◆ REQUIRED WORK
Reproduce the data from the line containing "TELEFONISCHE UNTERSTÜTZUNG UND BERATUNG UNTER" to the line containing "WÜRZBURGER-SPORTVERSAND STORE", substituting "Versand" for "Lieferung" and leaving everything else unchanged.

◆ GIVEN RECORDS
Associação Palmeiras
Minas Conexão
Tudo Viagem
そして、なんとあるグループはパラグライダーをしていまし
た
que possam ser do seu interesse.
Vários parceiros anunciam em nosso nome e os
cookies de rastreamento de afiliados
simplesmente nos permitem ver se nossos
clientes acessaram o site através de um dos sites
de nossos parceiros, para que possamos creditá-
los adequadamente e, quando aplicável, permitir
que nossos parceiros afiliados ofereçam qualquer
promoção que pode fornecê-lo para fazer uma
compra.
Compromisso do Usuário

* * *

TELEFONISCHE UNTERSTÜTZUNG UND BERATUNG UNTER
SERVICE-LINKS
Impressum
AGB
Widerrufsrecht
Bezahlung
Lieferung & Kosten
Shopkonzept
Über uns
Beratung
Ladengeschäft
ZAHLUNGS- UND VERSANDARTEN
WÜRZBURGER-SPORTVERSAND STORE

◆ REPLY TO THE EXERCISE
TELEFONISCHE UNTERSTÜTZUNG UND BERATUNG UNTER
SERVICE-LINKS
Impressum
AGB
Widerrufsrecht
Bezahlung
Versand & Kosten
Shopkonzept
Über uns
Beratung
Ladengeschäft
ZAHLUNGS- UND VERSANDARTEN
WÜRZBURGER-SPORTVERSAND STORE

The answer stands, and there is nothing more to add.